REPUBLIKA.CO.ID, JAKARTA -- Pakar tasawuf Prof Abuddin Nata menyampaikan, dalam perspektif yang paling sederhana dan dasar sejatinya sifat pelit itu telah dilarang dalam agama. Dalam rukun Islam yang ketiga yang menyebutkan kewajiban berzakat bagi kaum Muslim, hal itu merupakan bentuk dasar pengembangan akhlak untuk menjauhi sifat pelit.
"Zakat itu mengandung didikan akhlak. Yaitu agar orang yang melaksanakannya dapat membersihkan diri dari sifat kikir, mementingkan diri sendiri, dan membersihkan hartanya dari hak orang lain, ujar dia.
Pelaksanaan zakat yang berdimensi akhlak ini bersifat sosial-ekonomis. Hal ini dapat dipersubur dengan sedekah yang sifatnya materiel maupun non- materiel, seperti murah senyum dan ramah. Yang mana hal itu sangat berdampak, baik untuk diri sendiri maupun orang lain.
Dengan membiasakan diri untuk saling berbagi dan berempati, memberikan sesuatu kepada orang lain sejatinya dapat menguntungkan dirinya sendiri dan juga orang lain.Yakni, pembersihan diri dari sifat kikir tadi dan juga membangun relasi sosial yang lebih baik.
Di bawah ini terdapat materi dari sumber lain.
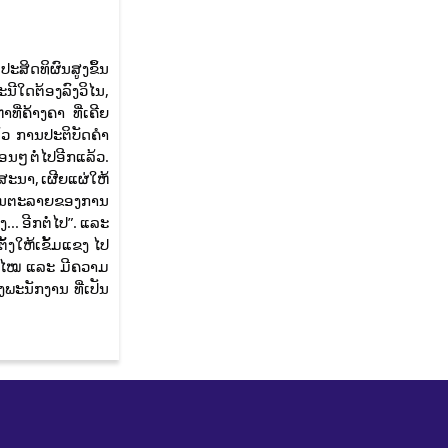
ະສິດທິຜົນສູງຂຶ້ນ
ນີໃດຕ້ອງລົງວິໄນ,
ີ່ຄ້າງຄາ ທີ່ເຄີຍ
ແລ້ວ ການປະຕິບັດຄຳ
ອນໆ ຕໍ່ໄປອີກແລ້ວ.
ຄສະນາ, ເຜີຍແຜ່ໃຫ້
ພອັນຕະລາຍຂອງການ
... ອີກຕໍ່ໄປ”. ແລະ
ັ້ງໃຫ້ເຂັ້ມແຂງ ໄປ
ນສະໄໝ ແລະ ມີຄວາມ
ງພະນັກງານ ທີ່ເປັນ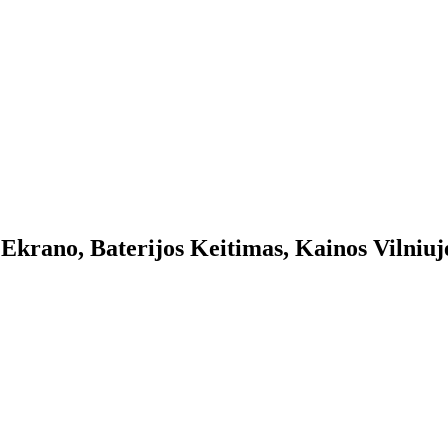
krano, Baterijos Keitimas, Kainos Vilniuj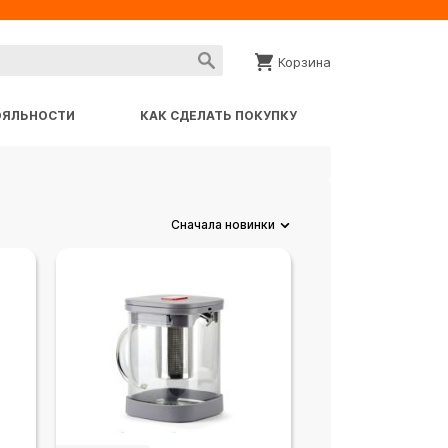
Корзина
ОЯЛЬНОСТИ
КАК СДЕЛАТЬ ПОКУПКУ
Сначала новинки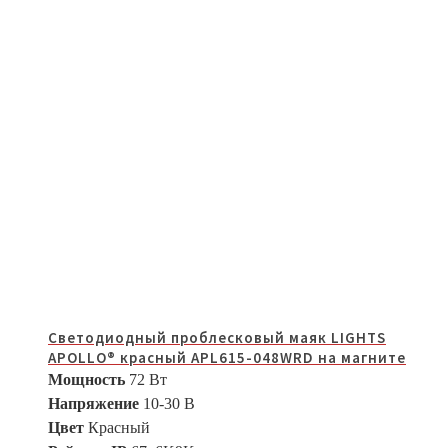
Светодиодный проблесковый маяк LIGHTS
APOLLO® красный APL615-048WRD на магните
Мощность
72 Вт
Напряжение
10-30 В
Цвет
Красный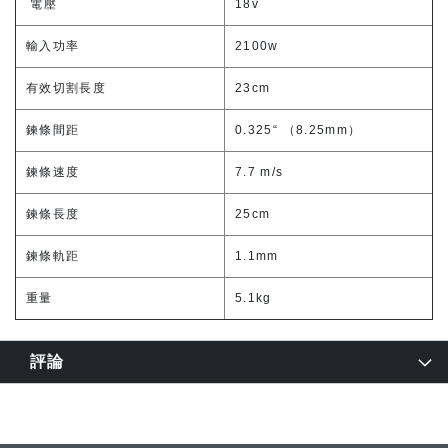
電壓
18v
輸入功率
2100w
有效切割長度
23cm
鍊條間距
0.325“ （8.25mm）
鍊條速度
7.7 m/s
鍊條長度
25cm
鍊條軌距
1.1mm
重量
5.1kg
評論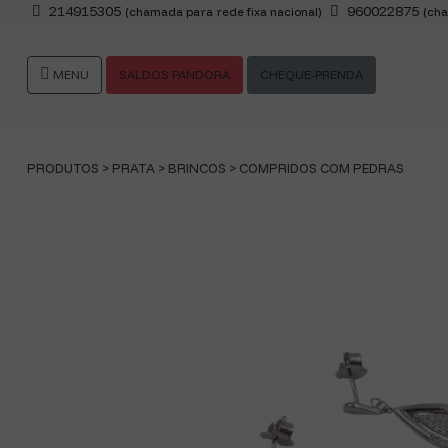
214915305
960022875
(chamada para rede fixa nacional)
(cha
MENU
SALDOS PANDORA
CHEQUE-PRENDA
PRODUTOS >
PRATA
>
BRINCOS
>
COMPRIDOS COM PEDRAS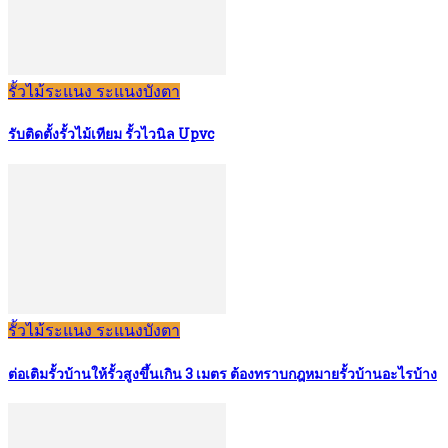
รั้วไม้ระแนง ระแนงบังตา
รับติดตั้งรั้วไม้เทียม รั้วไวนิล Upvc
รั้วไม้ระแนง ระแนงบังตา
ต่อเติมรั้วบ้านให้รั้วสูงขึ้นเกิน 3 เมตร ต้องทราบกฎหมายรั้วบ้านอะไรบ้าง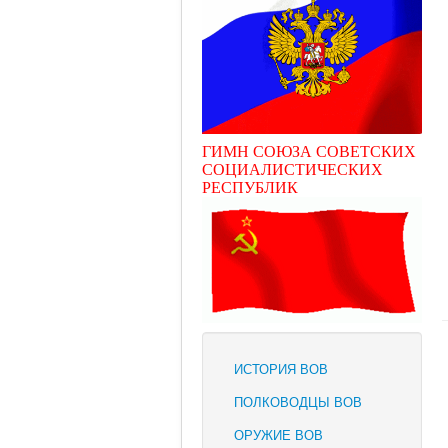
ГИМН СОЮЗА СОВЕТСКИХ
СОЦИАЛИСТИЧЕСКИХ
РЕСПУБЛИК
ИСТОРИЯ ВОВ
ПОЛКОВОДЦЫ ВОВ
ОРУЖИЕ ВОВ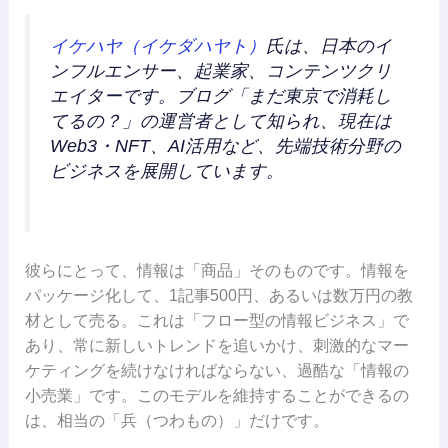
イケハヤ（イケダハヤト）
氏は、日本のイ
ンフルエンサー、起業家、コンテンツクリ
エイターです。ブログ「まだ東京で消耗し
てるの？」の運営者として知られ、現在は
Web3・NFT、AI活用など、先端技術分野の
ビジネスを展開しています。
彼らにとって、情報は「商品」そのものです。情報を
パッケージ化して、1記事500円、あるいは数万円の教
材として売る。これは「フロー型の情報ビジネス」で
あり、常に新しいトレンドを追いかけ、刺激的なマー
ケティングを続けなければならない、過酷な「情報の
小売業」です。このモデルを維持することができるの
は、相当の「兵（つわもの）」だけです。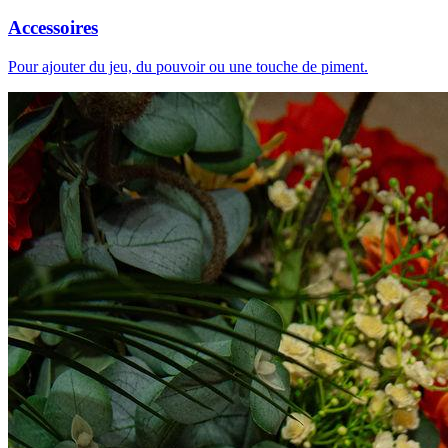
Accessoires
Pour ajouter du jeu, du pouvoir ou une touche de piment.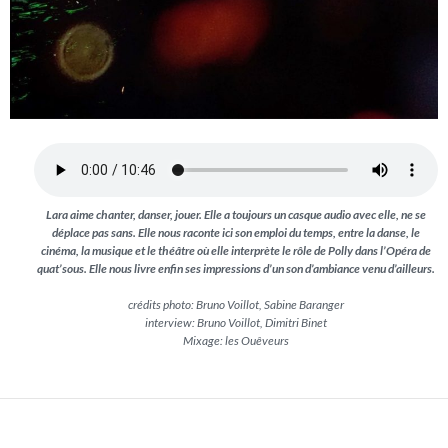
Lara aime chanter, danser, jouer. Elle a toujours un casque audio avec elle, ne se
déplace pas sans. Elle nous raconte ici son emploi du temps, entre la danse, le
cinéma, la musique et le théâtre où elle interprète le rôle de Polly dans l’Opéra de
quat’sous. Elle nous livre enfin ses impressions d’un son d’ambiance venu d’ailleurs.
crédits photo: Bruno Voillot, Sabine Baranger
interview: Bruno Voillot, Dimitri Binet
Mixage: les Ouêveurs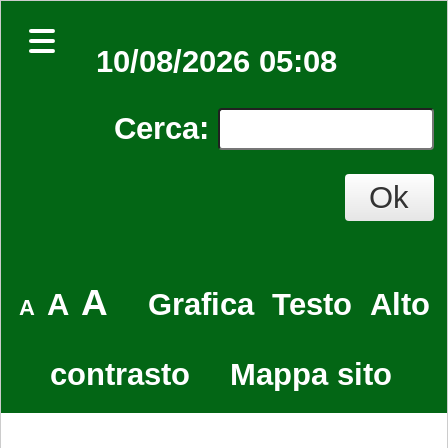
10/08/2026 05:08
Cerca
:
A
A
Grafica
Testo
Alto
A
contrasto
Mappa sito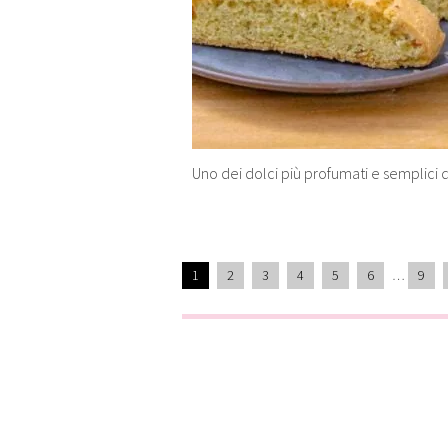
Uno dei dolci più profumati e semplici 
1
2
3
4
5
6
…
9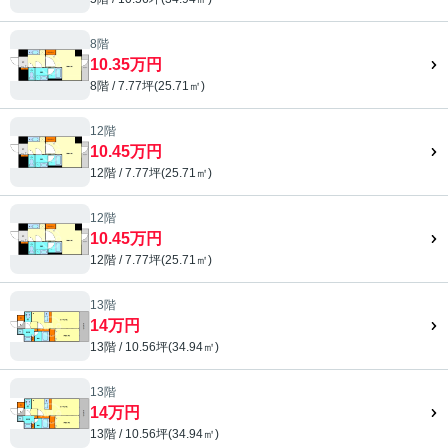
8階
10.35万円
8階 / 7.77坪(25.71㎡)
12階
10.45万円
12階 / 7.77坪(25.71㎡)
12階
10.45万円
12階 / 7.77坪(25.71㎡)
13階
14万円
13階 / 10.56坪(34.94㎡)
13階
14万円
13階 / 10.56坪(34.94㎡)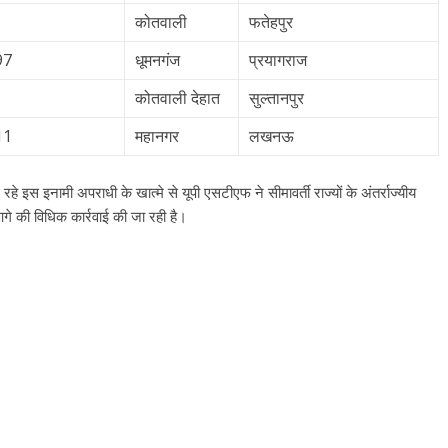
कोतवाली
फतेहपुर
97
धूमनगंज
प्रयागराज
कोतवाली देहात
सुल्तानपुर
11
महानगर
लखनऊ
 इस इनामी अपराधी के खात्मे से यूपी एसटीएफ ने सीमावर्ती राज्यों के अंतर्राज्यीय
 आगे की विधिक कार्रवाई की जा रही है।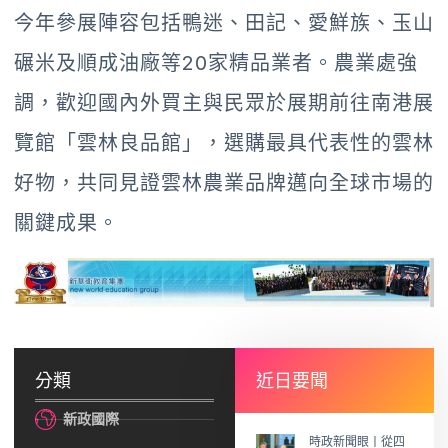
今年參展陣容包括鴨迷、田記、愛鮮族、玉山
碾米及順成油廠等20家精品業者。農業處強
調，歡迎國內外買主與民眾於展期前往南港展
覽館「雲林良品館」，選購最具代表性的雲林
好物，共同見證雲林農業品牌邁向全球市場的
關鍵成果。
分類
近日要聞
新政國際
時政新聞眼丨從四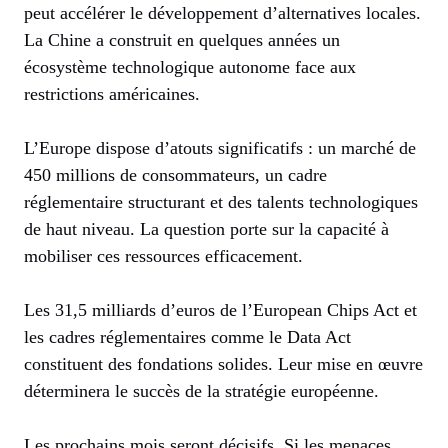
peut accélérer le développement d’alternatives locales.
La Chine a construit en quelques années un
écosystème technologique autonome face aux
restrictions américaines.
L’Europe dispose d’atouts significatifs : un marché de
450 millions de consommateurs, un cadre
réglementaire structurant et des talents technologiques
de haut niveau. La question porte sur la capacité à
mobiliser ces ressources efficacement.
Les 31,5 milliards d’euros de l’European Chips Act et
les cadres réglementaires comme le Data Act
constituent des fondations solides. Leur mise en œuvre
déterminera le succès de la stratégie européenne.
Les prochains mois seront décisifs. Si les menaces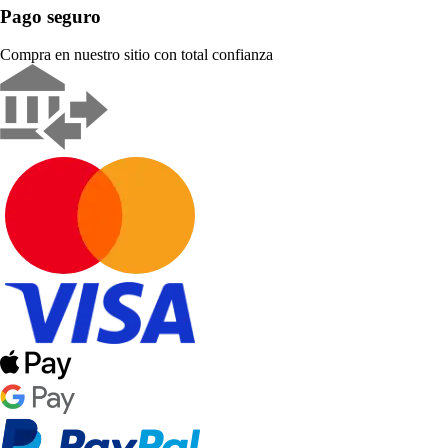
Pago seguro
Compra en nuestro sitio con total confianza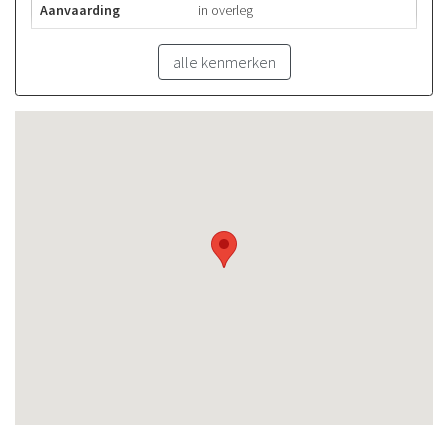
Aanvaarding
in overleg
alle kenmerken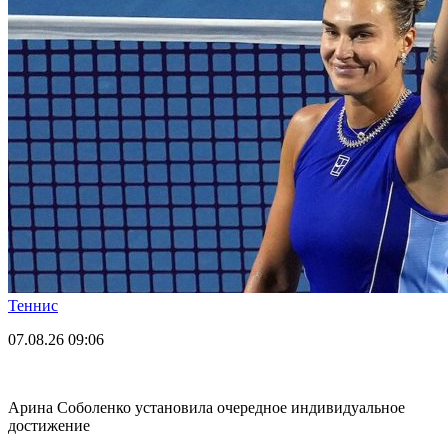
Теннис
07.08.26
09:06
Арина Соболенко установила очередное индивидуальное
достижение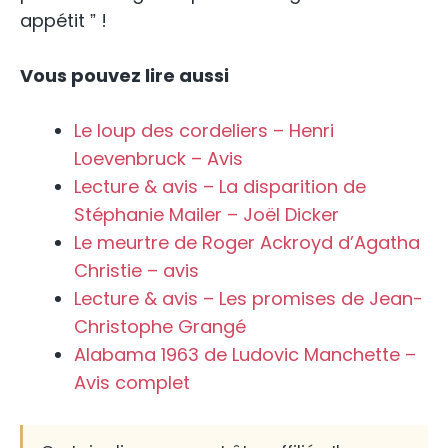
appétit ˮ !
Vous pouvez lire aussi
Le loup des cordeliers – Henri
Loevenbruck – Avis
Lecture & avis – La disparition de
Stéphanie Mailer – Joël Dicker
Le meurtre de Roger Ackroyd d’Agatha
Christie – avis
Lecture & avis – Les promises de Jean-
Christophe Grangé
Alabama 1963 de Ludovic Manchette –
Avis complet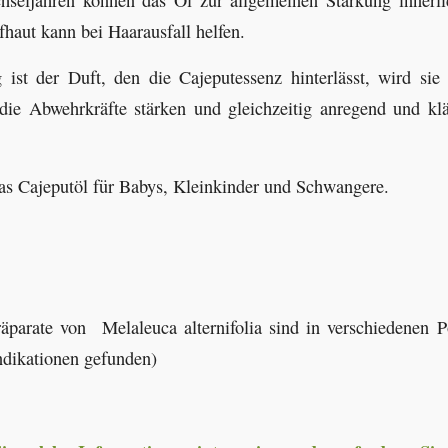
haut kann bei Haarausfall helfen.
g ist der Duft, den die Cajeputessenz hinterlässt, wird sie
 die Abwehrkräfte stärken und gleichzeitig anregend und kl
das Cajeputöl für Babys, Kleinkinder und Schwangere.
parate von Melaleuca alternifolia sind in verschiedenen P
Indikationen gefunden)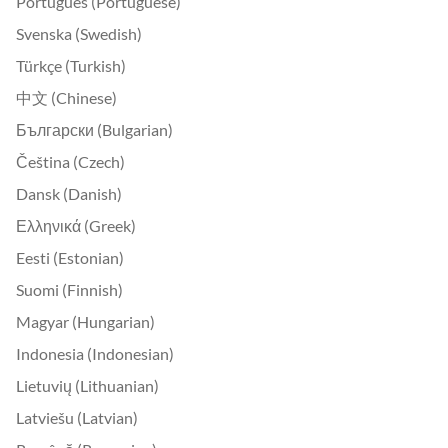
Português (Portuguese)
Svenska (Swedish)
Türkçe (Turkish)
中文 (Chinese)
Български (Bulgarian)
Čeština (Czech)
Dansk (Danish)
Ελληνικά (Greek)
Eesti (Estonian)
Suomi (Finnish)
Magyar (Hungarian)
Indonesia (Indonesian)
Lietuvių (Lithuanian)
Latviešu (Latvian)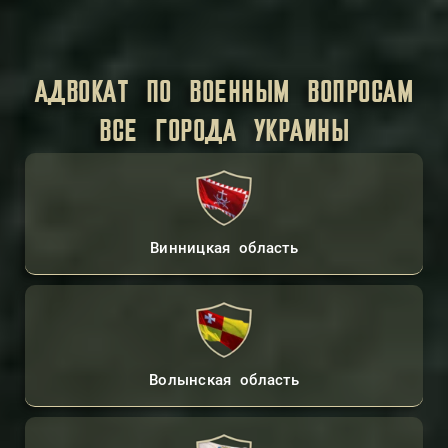
АДВОКАТ ПО ВОЕННЫМ ВОПРОСАМ
ВСЕ ГОРОДА УКРАИНЫ
Винницкая область
Волынская область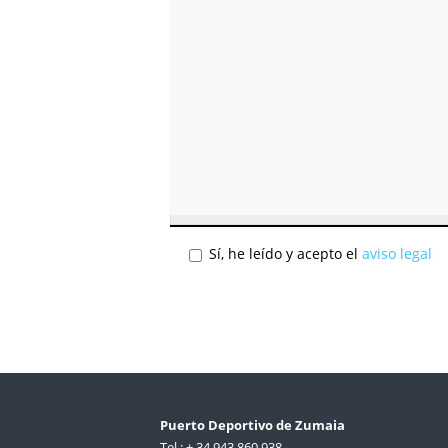
Sí, he leído y acepto el
aviso legal
Puerto Deportivo de Zumaia
Tel.: + 34 943 860 938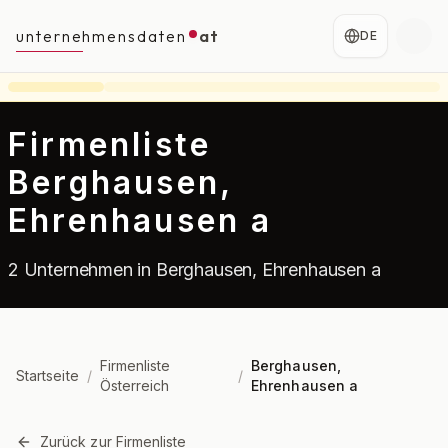
unternehmensdaten
at
DE
Firmenliste
Berghausen,
Ehrenhausen a
2 Unternehmen in Berghausen, Ehrenhausen a
Firmenliste
Berghausen,
Startseite
/
/
Österreich
Ehrenhausen a
Zurück zur Firmenliste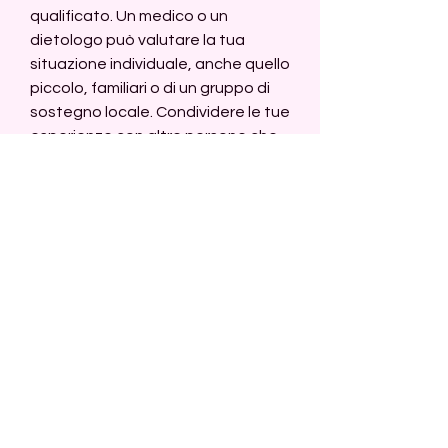
qualificato. Un medico o un 
dietologo può valutare la tua 
situazione individuale, anche quello 
piccolo, familiari o di un gruppo di 
sostegno locale. Condividere le tue 
esperienze con altre persone che 
stanno affrontando una situazione 
simile può essere estremamente 
motivante e ti aiuterà a rimanere 
concentrato sui tuoi obiettivi.
6. Segui il tuo progresso
Tieni traccia del tuo progresso nel 
tempo. Potresti tenere un diario 
alimentare o utilizzare app e 
strumenti online per monitorare 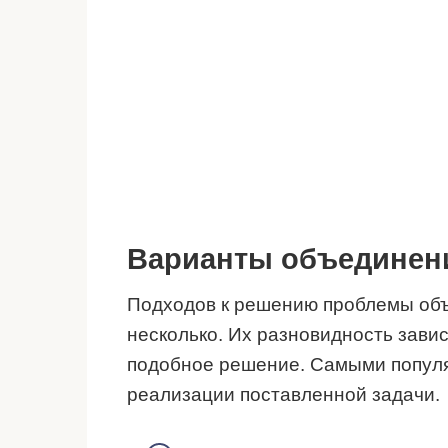
Варианты объединен
Подходов к решению проблемы объ
несколько. Их разновидность завис
подобное решение. Самыми попул
реализации поставленной задачи.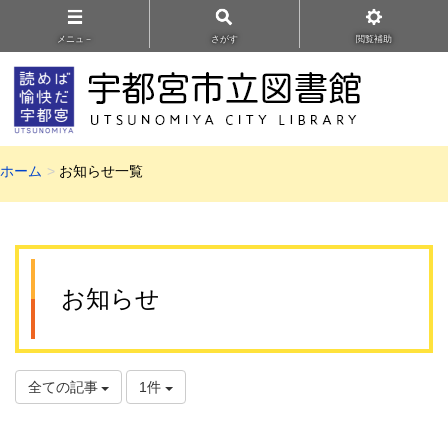
メニュ－
さがす
閲覧補助
ホーム
お知らせ一覧
お知らせ
全ての記事
1件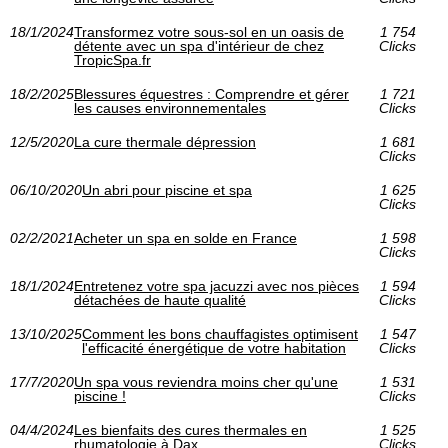
18/1/2024
Transformez votre sous-sol en un oasis de
1 754
détente avec un spa d'intérieur de chez
Clicks
TropicSpa.fr
18/2/2025
Blessures équestres : Comprendre et gérer
1 721
les causes environnementales
Clicks
12/5/2020
La cure thermale dépression
1 681
Clicks
06/10/2020
Un abri pour piscine et spa
1 625
Clicks
02/2/2021
Acheter un spa en solde en France
1 598
Clicks
18/1/2024
Entretenez votre spa jacuzzi avec nos pièces
1 594
détachées de haute qualité
Clicks
13/10/2025
Comment les bons chauffagistes optimisent
1 547
l'efficacité énergétique de votre habitation
Clicks
17/7/2020
Un spa vous reviendra moins cher qu'une
1 531
piscine !
Clicks
04/4/2024
Les bienfaits des cures thermales en
1 525
rhumatologie à Dax
Clicks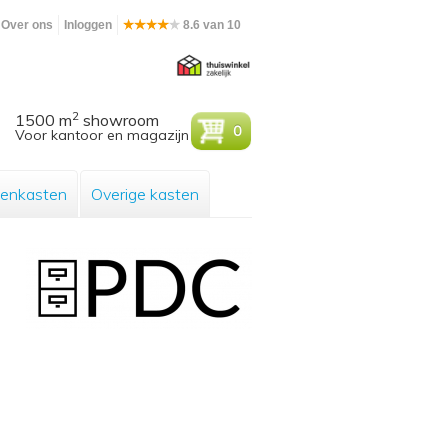
Over ons
Inloggen
8.6 van 10
2
1500 m
showroom
0
Voor kantoor en magazijn
enkasten
Overige kasten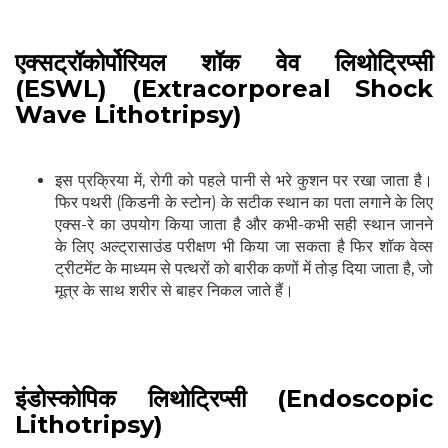
एक्सट्रॉकोर्पोरियल शॉक वेव लिथोट्रिप्सी
(ESWL) (Extracorporeal Shock
Wave Lithotripsy)
इस प्रक्रिया में, रोगी को पहले पानी से भरे कुशन पर रखा जाता है।
फिर पथरी (किडनी के स्टोन) के सटीक स्थान का पता लगाने के लिए
एक्स-रे का उपयोग किया जाता है और कभी-कभी सही स्थान जानने
के लिए अल्ट्रासाउंड परीक्षण भी किया जा सकता है फिर शॉक वेव्स
ट्रीटमेंट के माध्यम से पत्थरों को बारीक कणों में तोड़ दिया जाता है, जो
मूत्र के साथ शरीर से बाहर निकल जाते हैं।
इंडोस्कोपिक लिथोट्रिप्सी (Endoscopic
Lithotripsy)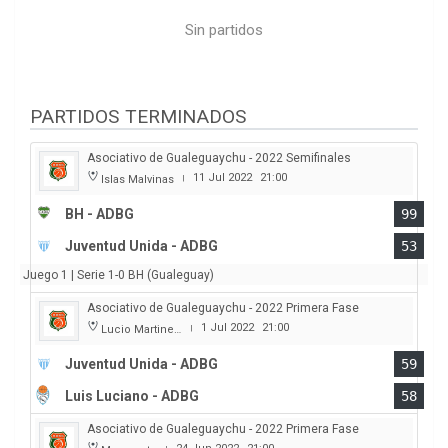
Sin partidos
PARTIDOS TERMINADOS
Asociativo de Gualeguaychu - 2022 Semifinales
11 Jul 2022
21:00
Islas Malvinas
|
BH - ADBG
99
Juventud Unida - ADBG
53
Juego 1 | Serie 1-0 BH (Gualeguay)
Asociativo de Gualeguaychu - 2022 Primera Fase
1 Jul 2022
21:00
Lucio Martinez Garbino
|
Juventud Unida - ADBG
59
Luis Luciano - ADBG
58
Asociativo de Gualeguaychu - 2022 Primera Fase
Sebab, sesungguhnya manusia selain harus menjalin ikatan dengan Allah, dia juga merupakan makhluk sosial.Istilahnya dikenal dengan hablu minallah wa hablu minannas.
Untuk itu, dia menekankan bahwa sifat pelit merupakan salah satu hal yang harus dihindari agar tidak merugi. Islam mengajarkan umatnya untuk saling berbagi dan menunaikan kewajiban, misalnya saja dengan berzakat. Dia mengutip pendapat Syekh Muhammad Ghazali bahwa hakikat zakat adalah untuk membersihkan jiwa dan mengangkat derajat manusia ke jenjang yang lebih mulia.